Hi Lee and thanks for responding!
Just to clarify this is like running multiple separate individual prompts, right?
How would I combine text [and prompt formatting] with the image tensors when doing it like this?
Yes, you're correct. Each image is processed individually in the loop, and the results are handled separately for each image.
To combine text and image tensors, you can create a multi-modal input for your model.

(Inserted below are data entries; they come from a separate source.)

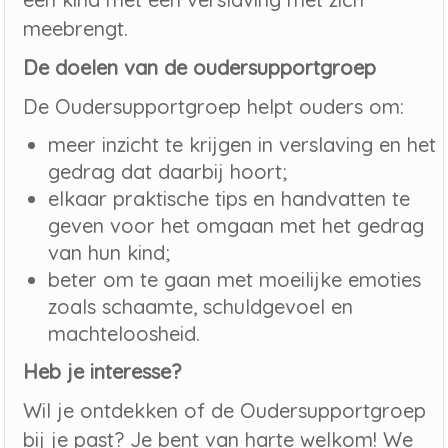
meebrengt.
De doelen van de oudersupportgroep
De Oudersupportgroep helpt ouders om:
meer inzicht te krijgen in verslaving en het
gedrag dat daarbij hoort;
elkaar praktische tips en handvatten te
geven voor het omgaan met het gedrag
van hun kind;
beter om te gaan met moeilijke emoties
zoals schaamte, schuldgevoel en
machteloosheid.
Heb je interesse?
Wil je ontdekken of de Oudersupportgroep
bij je past? Je bent van harte welkom! We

Here's an example of how you might modify your code to include text input along with image tensors:
using Microsoft.ML.OnnxRuntime;
using Microsoft.ML.OnnxRuntime.Tensors;
using System;
using System.Collections.Generic;
using System.Drawing;
using System.IO;
class Program
{
static void Main(string[] args)
{
string modelPath = "path_to_your_model.onnx";
string[] imagePaths = { "image1.jpg", "image2.jpg" }; // Add your image paths here
string textInput = "Your text input here";
using var session = new InferenceSession(modelPath);
foreach (var imagePath in imagePaths)
{
var inputTensor = LoadImageAsTensor(imagePath);
var textTensor = LoadTextAsTensor(textInput);
var inputs = new List<NamedOnnxValue>
{
NamedOnnxValue.CreateFromTensor("image_input", inputTensor),
NamedOnnxValue.CreateFromTensor("text_input", textTensor)
};
using var results = session.Run(inputs);
var output = results.First().AsTensor<float>().ToArray();
Console.WriteLine($"Processed {imagePath}: {string.Join(", ", output)}");
}
}
static DenseTensor<float> LoadImageAsTensor(string imagePath)
{
using var bitmap = new Bitmap(imagePath);
var tensor = new DenseTensor<float>(new[] { 1, 3, bitmap.Height, bitmap.Width });
for (int y = 0; y < bitmap.Height; y++)
{
for (int x = 0; x < bitmap.Width; x++)
{
var color = bitmap.GetPixel(x, y);
tensor[0, 0, y, x] = color.R / 255.0f;
tensor[0, 1, y, x] = color.G / 255.0f;
tensor[0, 2, y, x] = color.B / 255.0f;
}
}
return tensor;
}
static DenseTensor<float> LoadTextAsTensor(string text)
{
var words = text.Split(' ');
var tensor = new DenseTensor<float>(new[] { 1, words.Length });
for (int i = 0; i < words.Length; i++)
{
tensor[0, i] = ConvertWordToFloat(words[i]);
}
return tensor;
}
static float ConvertWordToFloat(string word)
{
// Simple example: convert each character to its ASCII value and sum them up
float sum = 0;
foreach (var ch in word)
{
sum += ch;
}
return sum;
}
}
In this example, LoadTextAsTensor converts the text input into a tensor. You can replace ConvertWordToFloat with a more sophisticated text encoding method, such as word embeddings or tokenization, depending on your model's requirements.